◆ Sfida
Riscrivi le righe, richieste comprese, partendo dall'inizio e fermandoti dopo quella che contiene "[835, 994, 842, 998] StreetNumber: 302". Nelle risposte sposta di 41 ogni numero, cioè sia le coordinate dei riquadri sia il numero civico.

Voci di dati raccolte:
******

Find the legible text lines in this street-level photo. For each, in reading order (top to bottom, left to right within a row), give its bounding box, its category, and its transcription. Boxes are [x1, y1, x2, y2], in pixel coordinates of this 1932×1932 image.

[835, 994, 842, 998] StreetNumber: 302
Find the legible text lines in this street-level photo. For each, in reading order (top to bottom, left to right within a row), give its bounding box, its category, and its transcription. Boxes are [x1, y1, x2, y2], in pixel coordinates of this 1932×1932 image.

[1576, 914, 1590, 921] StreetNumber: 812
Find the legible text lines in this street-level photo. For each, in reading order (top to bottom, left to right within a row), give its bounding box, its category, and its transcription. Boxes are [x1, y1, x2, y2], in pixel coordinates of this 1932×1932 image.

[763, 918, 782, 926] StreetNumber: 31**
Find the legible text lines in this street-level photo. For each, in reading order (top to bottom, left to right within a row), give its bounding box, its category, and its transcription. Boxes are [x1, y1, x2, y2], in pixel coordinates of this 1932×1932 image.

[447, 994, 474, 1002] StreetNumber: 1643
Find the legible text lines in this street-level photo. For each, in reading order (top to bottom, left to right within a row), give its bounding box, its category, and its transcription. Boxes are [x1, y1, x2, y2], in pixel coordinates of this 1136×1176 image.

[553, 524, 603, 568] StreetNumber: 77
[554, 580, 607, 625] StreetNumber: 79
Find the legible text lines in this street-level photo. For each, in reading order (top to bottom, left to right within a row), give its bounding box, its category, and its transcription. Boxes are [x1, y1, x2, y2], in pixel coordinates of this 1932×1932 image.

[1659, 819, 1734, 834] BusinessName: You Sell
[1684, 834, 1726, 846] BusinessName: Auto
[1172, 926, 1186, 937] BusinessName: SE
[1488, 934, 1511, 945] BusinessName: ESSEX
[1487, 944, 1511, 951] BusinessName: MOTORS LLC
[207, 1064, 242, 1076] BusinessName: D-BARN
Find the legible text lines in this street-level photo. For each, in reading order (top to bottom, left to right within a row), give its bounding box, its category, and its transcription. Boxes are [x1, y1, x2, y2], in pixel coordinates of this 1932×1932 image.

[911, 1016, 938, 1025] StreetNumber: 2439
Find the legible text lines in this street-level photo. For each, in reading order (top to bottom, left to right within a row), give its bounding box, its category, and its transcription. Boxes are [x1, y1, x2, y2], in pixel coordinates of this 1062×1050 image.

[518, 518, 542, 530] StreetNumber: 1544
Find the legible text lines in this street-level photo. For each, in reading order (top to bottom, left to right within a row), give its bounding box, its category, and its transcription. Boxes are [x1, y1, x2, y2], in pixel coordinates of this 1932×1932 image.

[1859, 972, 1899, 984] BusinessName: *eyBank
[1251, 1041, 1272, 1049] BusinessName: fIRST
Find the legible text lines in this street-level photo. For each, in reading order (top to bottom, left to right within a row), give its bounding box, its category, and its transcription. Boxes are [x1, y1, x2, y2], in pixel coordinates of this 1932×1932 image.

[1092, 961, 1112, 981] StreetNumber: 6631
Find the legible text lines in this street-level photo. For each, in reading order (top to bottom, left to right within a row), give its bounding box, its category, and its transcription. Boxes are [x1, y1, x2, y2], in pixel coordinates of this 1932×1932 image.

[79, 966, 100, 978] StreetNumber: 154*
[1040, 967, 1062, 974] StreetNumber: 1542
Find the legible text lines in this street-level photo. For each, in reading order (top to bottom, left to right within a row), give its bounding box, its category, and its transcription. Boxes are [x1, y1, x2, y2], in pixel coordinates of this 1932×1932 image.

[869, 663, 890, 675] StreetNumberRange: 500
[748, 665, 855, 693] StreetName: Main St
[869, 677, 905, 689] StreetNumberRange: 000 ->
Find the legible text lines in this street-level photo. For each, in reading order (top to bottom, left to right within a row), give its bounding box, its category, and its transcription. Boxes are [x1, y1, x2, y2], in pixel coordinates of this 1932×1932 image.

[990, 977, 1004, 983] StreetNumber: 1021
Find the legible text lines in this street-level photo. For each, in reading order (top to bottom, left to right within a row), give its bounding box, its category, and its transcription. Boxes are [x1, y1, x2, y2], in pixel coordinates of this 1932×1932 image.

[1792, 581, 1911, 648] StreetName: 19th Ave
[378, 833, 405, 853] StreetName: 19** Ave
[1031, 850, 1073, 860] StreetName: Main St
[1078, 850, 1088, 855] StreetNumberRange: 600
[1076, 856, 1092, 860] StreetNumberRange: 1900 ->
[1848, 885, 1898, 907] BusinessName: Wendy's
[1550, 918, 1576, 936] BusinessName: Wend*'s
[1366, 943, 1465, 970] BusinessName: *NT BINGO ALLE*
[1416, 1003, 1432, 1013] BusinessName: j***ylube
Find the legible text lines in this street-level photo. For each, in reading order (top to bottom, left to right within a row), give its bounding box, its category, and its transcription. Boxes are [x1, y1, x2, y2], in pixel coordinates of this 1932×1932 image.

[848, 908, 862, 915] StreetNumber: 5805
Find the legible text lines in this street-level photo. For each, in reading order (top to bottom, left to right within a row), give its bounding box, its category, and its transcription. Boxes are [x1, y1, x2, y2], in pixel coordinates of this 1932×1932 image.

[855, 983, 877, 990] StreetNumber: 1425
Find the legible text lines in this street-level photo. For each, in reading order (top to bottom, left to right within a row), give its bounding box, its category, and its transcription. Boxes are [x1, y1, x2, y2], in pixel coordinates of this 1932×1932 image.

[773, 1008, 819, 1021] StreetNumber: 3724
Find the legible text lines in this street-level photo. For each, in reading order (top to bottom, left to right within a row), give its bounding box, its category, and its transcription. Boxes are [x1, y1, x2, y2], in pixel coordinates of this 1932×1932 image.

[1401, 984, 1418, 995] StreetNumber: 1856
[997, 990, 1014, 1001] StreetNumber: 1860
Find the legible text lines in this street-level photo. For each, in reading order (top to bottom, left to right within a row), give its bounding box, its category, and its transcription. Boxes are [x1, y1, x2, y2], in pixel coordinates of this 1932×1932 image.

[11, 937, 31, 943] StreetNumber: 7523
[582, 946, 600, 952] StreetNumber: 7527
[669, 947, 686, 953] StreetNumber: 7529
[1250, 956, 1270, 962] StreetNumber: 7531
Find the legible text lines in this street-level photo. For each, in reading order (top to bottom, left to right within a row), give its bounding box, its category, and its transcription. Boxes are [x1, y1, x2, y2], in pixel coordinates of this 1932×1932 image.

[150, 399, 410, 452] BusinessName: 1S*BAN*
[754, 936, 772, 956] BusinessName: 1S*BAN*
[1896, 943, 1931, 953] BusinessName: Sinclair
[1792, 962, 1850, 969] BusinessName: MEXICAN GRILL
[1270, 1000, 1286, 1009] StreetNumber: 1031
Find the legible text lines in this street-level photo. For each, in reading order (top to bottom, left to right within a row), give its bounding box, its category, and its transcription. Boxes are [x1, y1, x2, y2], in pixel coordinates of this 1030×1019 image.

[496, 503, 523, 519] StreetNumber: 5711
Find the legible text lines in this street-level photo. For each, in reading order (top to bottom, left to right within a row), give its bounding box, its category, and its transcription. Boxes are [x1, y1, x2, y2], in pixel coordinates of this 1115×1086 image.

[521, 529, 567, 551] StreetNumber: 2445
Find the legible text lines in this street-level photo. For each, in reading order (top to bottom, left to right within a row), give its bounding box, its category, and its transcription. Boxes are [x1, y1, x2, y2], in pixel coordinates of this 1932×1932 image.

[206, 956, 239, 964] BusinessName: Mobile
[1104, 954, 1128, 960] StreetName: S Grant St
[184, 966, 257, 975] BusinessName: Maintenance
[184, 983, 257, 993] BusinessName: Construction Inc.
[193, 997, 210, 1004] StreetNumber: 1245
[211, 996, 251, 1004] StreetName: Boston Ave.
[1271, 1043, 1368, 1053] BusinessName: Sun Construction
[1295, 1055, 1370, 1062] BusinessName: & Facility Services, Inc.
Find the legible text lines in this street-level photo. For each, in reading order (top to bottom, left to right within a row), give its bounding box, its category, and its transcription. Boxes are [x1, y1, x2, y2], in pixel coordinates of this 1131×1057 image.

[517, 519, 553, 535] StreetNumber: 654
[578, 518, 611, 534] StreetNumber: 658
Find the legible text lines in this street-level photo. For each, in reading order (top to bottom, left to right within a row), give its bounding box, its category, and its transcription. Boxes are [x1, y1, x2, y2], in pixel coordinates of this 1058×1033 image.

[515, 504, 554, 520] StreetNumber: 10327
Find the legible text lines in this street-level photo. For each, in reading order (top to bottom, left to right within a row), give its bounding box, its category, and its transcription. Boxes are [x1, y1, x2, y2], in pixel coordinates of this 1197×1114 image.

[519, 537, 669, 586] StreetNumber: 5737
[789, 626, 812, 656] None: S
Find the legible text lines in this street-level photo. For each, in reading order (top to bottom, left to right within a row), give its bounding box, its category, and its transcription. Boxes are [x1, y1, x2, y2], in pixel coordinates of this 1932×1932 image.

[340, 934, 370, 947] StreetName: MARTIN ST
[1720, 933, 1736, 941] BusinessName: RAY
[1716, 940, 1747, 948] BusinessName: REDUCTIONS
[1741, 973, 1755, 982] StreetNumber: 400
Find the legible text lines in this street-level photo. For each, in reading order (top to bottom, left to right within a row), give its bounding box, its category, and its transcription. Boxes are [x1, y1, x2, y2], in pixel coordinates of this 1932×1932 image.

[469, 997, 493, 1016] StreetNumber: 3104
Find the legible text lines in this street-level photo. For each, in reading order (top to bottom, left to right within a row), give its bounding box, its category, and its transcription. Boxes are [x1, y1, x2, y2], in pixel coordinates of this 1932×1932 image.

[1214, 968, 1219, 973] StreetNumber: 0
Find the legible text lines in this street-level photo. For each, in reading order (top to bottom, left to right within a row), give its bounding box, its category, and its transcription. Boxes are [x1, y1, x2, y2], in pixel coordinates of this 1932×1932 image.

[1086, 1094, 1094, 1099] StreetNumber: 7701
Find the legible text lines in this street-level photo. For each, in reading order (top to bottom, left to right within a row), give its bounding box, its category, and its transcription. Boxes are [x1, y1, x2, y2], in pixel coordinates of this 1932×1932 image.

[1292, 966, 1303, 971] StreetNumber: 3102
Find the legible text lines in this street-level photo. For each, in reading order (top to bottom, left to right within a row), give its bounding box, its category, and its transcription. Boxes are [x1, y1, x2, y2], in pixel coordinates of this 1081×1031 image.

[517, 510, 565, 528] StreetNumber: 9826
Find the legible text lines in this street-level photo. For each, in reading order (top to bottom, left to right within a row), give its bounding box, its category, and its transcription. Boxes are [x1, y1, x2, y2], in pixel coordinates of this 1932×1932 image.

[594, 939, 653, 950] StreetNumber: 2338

******

◆ Risultato dell'esercizio
Find the legible text lines in this street-level photo. For each, in reading order (top to bottom, left to right within a row), give its bounding box, its category, and its transcription. Boxes are [x1, y1, x2, y2], in pixel coordinates of this 1932×1932 image.

[876, 1035, 883, 1039] StreetNumber: 343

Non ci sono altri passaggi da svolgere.